Durch ein abwechslungsreiches Musikprogramm auf der Bühne im Rathausinnenhof, die vielfältigen Angebote der Pulheimer Vereine und des Hobby-Handwerkermarktes angezogen, wurden die
Besucher des Stadtfestes immer zahlreicher. Besondere Anziehungspunkte waren für die Kinder
die Fahrten mit der Kindereisenbahn, Cage-Soccer und die Mitmachaktionen der Sportvereine auf
dem großen Platz vor dem Kultur- und Medienzentrum.

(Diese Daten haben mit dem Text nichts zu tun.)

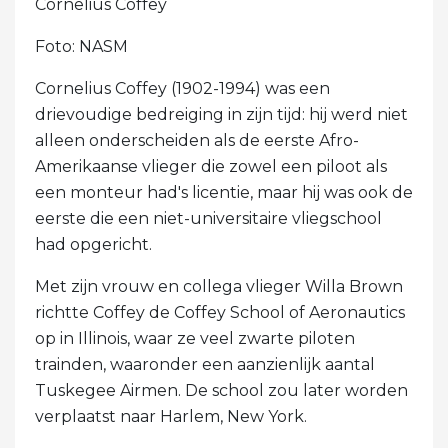
Cornelius Coffey
Foto: NASM
Cornelius Coffey (1902-1994) was een
drievoudige bedreiging in zijn tijd: hij werd niet
alleen onderscheiden als de eerste Afro-
Amerikaanse vlieger die zowel een piloot als
een monteur had's licentie, maar hij was ook de
eerste die een niet-universitaire vliegschool
had opgericht.
Met zijn vrouw en collega vlieger Willa Brown
richtte Coffey de Coffey School of Aeronautics
op in Illinois, waar ze veel zwarte piloten
trainden, waaronder een aanzienlijk aantal
Tuskegee Airmen. De school zou later worden
verplaatst naar Harlem, New York.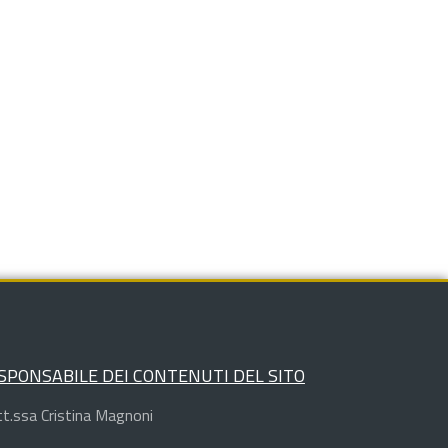
SPONSABILE DEI CONTENUTI DEL SITO
t.ssa Cristina Magnoni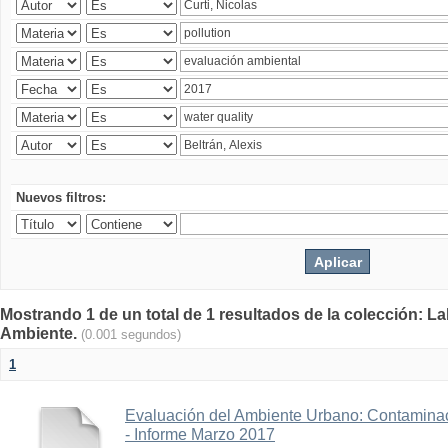
Nuevos filtros:
Mostrando 1 de un total de 1 resultados de la colección: La
Ambiente.
(0.001 segundos)
1
Evaluación del Ambiente Urbano: Contaminac
- Informe Marzo 2017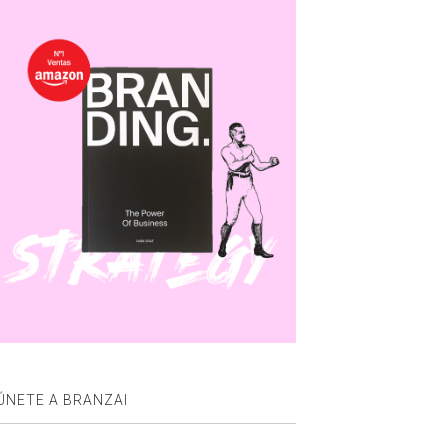
ÚNETE A BRANZAI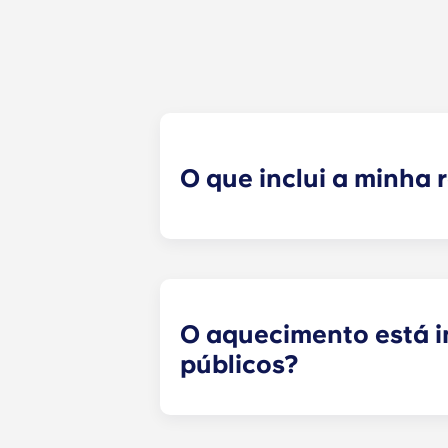
O que inclui a minha
O seu pagamento mensal inclui a ren
gerais do edifício (incluindo a m
apartamento (água, aquecimento c
O aquecimento está in
públicos?
O aquecimento está incluído na tari
Lille Euralille, Paris Bagnolet, Pes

Im Rathausfoyer stellte die Kunstmalgesellschaft Die Palette viele Arbeiten ihrer Mitglieder aus. Im
Foyer des Kultur- und Medienzentrum zeigte der Pulheimer Maler Siegfried Kneis Bilder verschiedener Stilrichtungen und das Kuratorium zur Förderung historischer Waffensammlungen präsentierte eine Sammlung von venezianischen Schiavona Schwertern und Helmen.

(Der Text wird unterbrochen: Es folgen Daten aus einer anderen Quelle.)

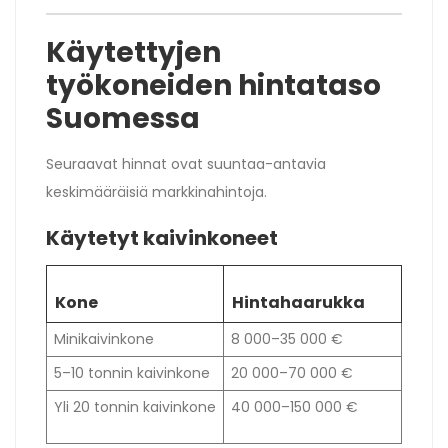
Käytettyjen
työkoneiden hintataso
Suomessa
Seuraavat hinnat ovat suuntaa-antavia
keskimääräisiä markkinahintoja.
Käytetyt kaivinkoneet
Kone
Hintahaarukka
Minikaivinkone
8 000–35 000 €
5–10 tonnin kaivinkone
20 000–70 000 €
Yli 20 tonnin kaivinkone
40 000–150 000 €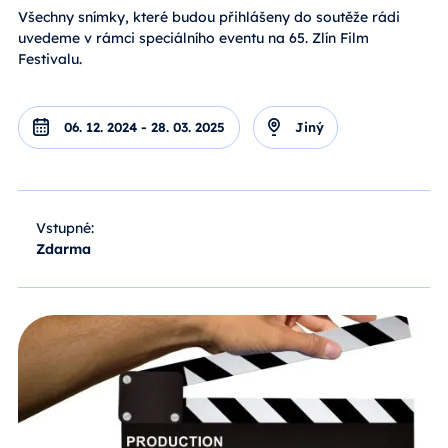
Všechny snímky, které budou přihlášeny do soutěže rádi
uvedeme v rámci speciálního eventu na 65. Zlín Film
Festivalu.
06. 12. 2024 - 28. 03. 2025
Jiný
Vstupné:
Zdarma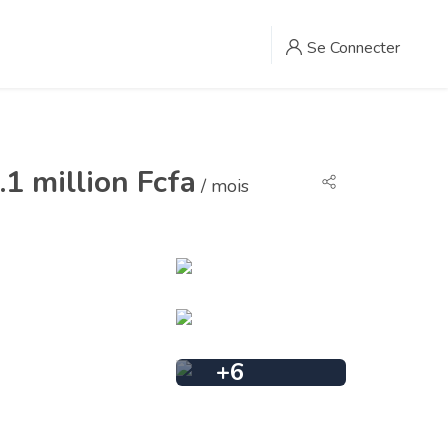
Se Connecter
.1 million Fcfa
/ mois
+
6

Von diesen interessanten Ausstellungen sowie den vielen Bühnenauftritten im Dr. Hans-KösterSaal wurden die Besucher trotz des schönen Wetters auch in das Rathaus und das Kultur- und
Medienzentrum gelockt. Der große Bücherflohmarkt der Stadtbücherei war eine weitere gut besuchte Attraktion des Stadtfestes.
Durch das gute Wetter gab es kaum Absagen von Standbetreibern, es herrschte eine entspannte
Atmosphäre, sodass das Team der Kulturabteilung mit dem Ablauf des Stadtfestes 2008 sehr zufrieden war.
Städtische Partnerschaftsbesuche: Vom 3. – 6. Februar 2008 begrüßten Herr Dr. Morisse und
die Stadtverwaltung die Bürgermeisterin der Partnerstadt Fareham, Mrs. Katrina Trott mit ihrem
Ehemann Peter, den stellvertretenden Bürgermeister Ernest Crouch mit seiner Ehefrau Enid sowie
die Assistentin des Stadtdirektors von Fareham, Lindsey Ansell, um ihnen verschiedene Pulheimer
Orte und Einrichtungen sowie den Karneval von Köln vorzustellen.
Zu einem Arbeitstreffen unter dem Titel „Building for the future – 20/20 vision“ reisten vom 17. –
21. September 2008 Herr Dr. Morisse, Herr Herpel, mehrere Vertreter der Pulheimer Fraktionen
sowie Mitglieder der Stadtverwaltung nach Fareham. Dabei ging es sowohl um stadtplanerische
Aspekte als auch um die soziale Infrastruktur der beiden Partnerstädte.
In der Anlage sind die Begegnungen mit den Partnerstädten der Pulheimer Vereine und Schulen sowie die internationalen Begegnungen der Pulheimer Schulen zusammengestellt.
Die Publikationen der Kulturabteilung beschränken sich in 2008 auf die Herausgabe des Künstlerplakates von Maurizio Cattelan; zu einem Katalog parallel zur Ausstellung war er nicht zu bewegen. Alle anderen Vorhaben – Herausgabe der Schriften von Hinrichs Sachs, Rückblick auf die
ersten 10 Jahre der Interventionen, konnten angesichts der eingangs dargestellten Schwierigkeiten aus Zeitgründen nicht realisiert werden. In 2009 soll jedoch der Versuch unternommen werden,
die laufenden und die geplanten Publikationen zum Abschluss zu bringen.